Happy Spring Everyone

I'm thinking of purchasing an LGB Mogul and want to paint it all black. So, my question is, how hard it this loco to disassemble? Do the silver or gold bands around the boiler come off? 

The Colorado and Southern looks to have a grayish colored boiler, is this true?

What is the best thing to remove the numbers and lettering on these LGB Moguls?

I used brake fluid on my LGB 2-4-0.

Thanks for the help

Randy


----------



## East Broad Top (Dec 29, 2007)

The mogul does come apart fairly easily. A few screws here and there, and voila! The bands are brass, and fold over into the boiler at the bottom, so they can be removed for painting. (If you're doing an all-black locomotive, most often the bands would have been painted as well, not left polished. That's kind of a touristy thing; a throwback to when neither the jacket nor the bands were painted.) 

The boiler on the C&S mogul is a very dark grey, as is the cab and tender. For whatever reason, LGB saw fit to use dark grey instead of a good old fashioned basic black. Drives me nutso when people do that, but what can you do, eh? 

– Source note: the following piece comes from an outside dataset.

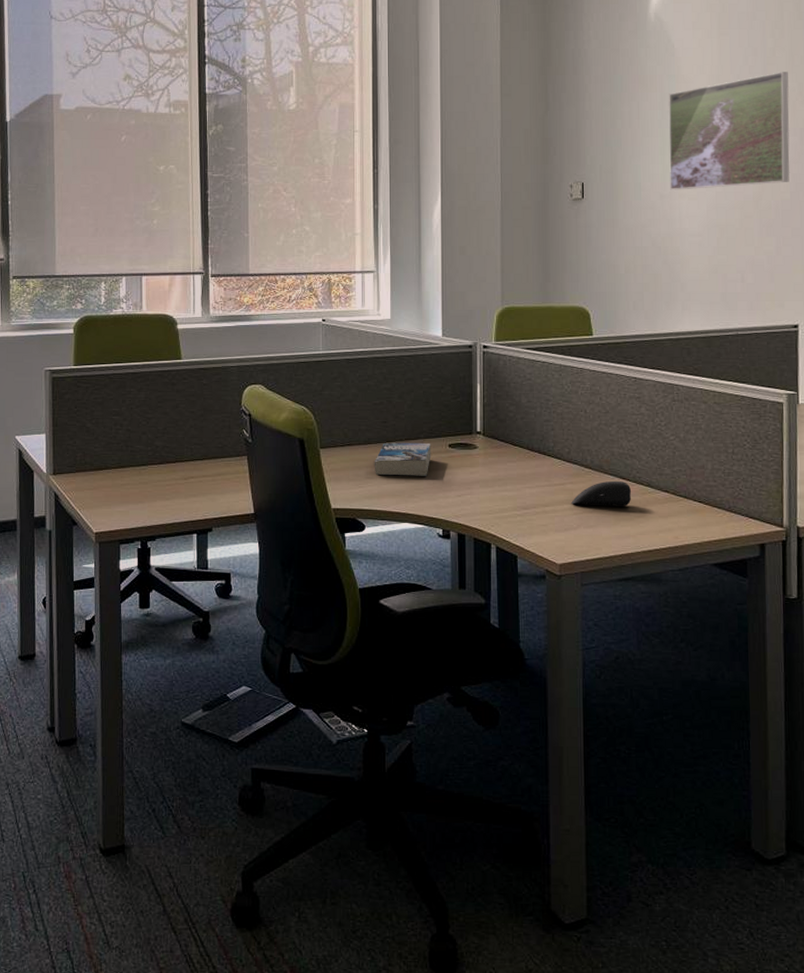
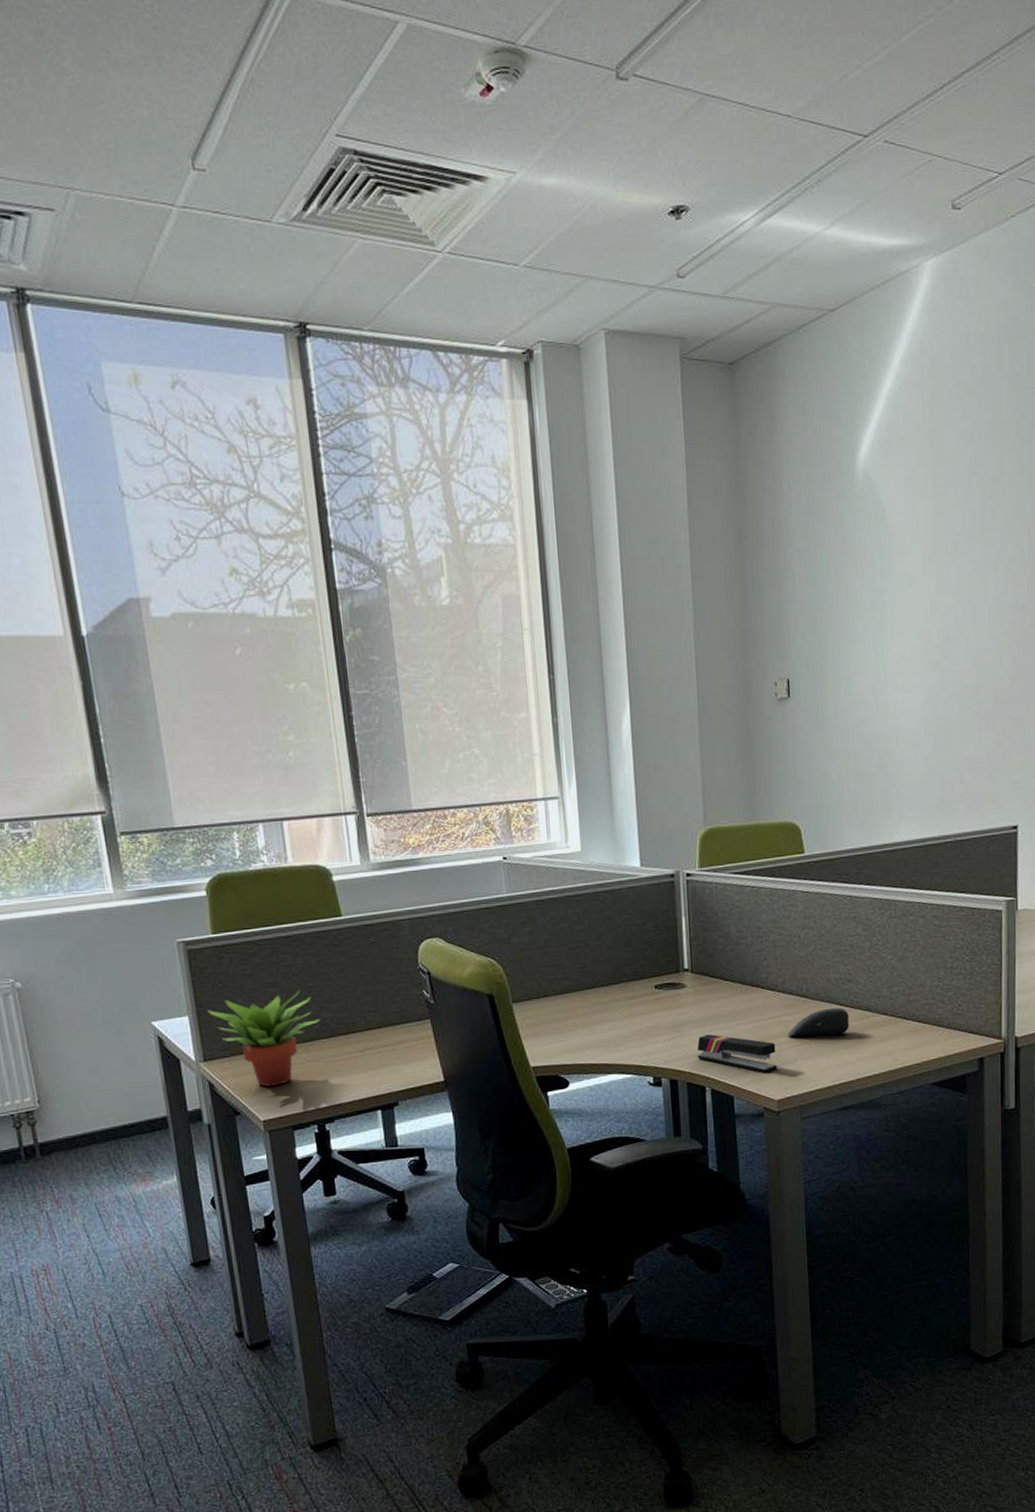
succulent plant: none [61,419,154,502] -> present [206,989,321,1087]
book: present [374,442,431,476] -> none [573,986,637,1026]
stapler: none [484,494,561,537] -> present [697,1034,778,1073]
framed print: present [669,72,790,190] -> none [880,537,1010,683]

Not sure about removing the lettering, but since you're repainting anyway, if the brake fluid or other usual suspects don't work, some fine steel wool will knock it down in short order, then just repaint and be happy. 

Later, 

K


----------



## chuck n (Jan 2, 2008)

Randy:

I have used brake fluid to remove lettering on LGB moguls. It worked very well.

As I recall there is a long screw holding the pilot truck and a couple of screws in the back under the cab that have to be removed. I don't think that there are any others. You will have to unplug the three wires into the top of the motor block to completely remove the boiler from the motor.

Chuck N


----------



## chuck n (Jan 2, 2008)

Randy:

It looks as if there are 5 screws holding the boiler cab assembly to the motor block. There are 4 under the cab. As I recall two of the cab screws are shorter than the other two. Make sure to put the shorter ones back where they came from.

Chuck


----------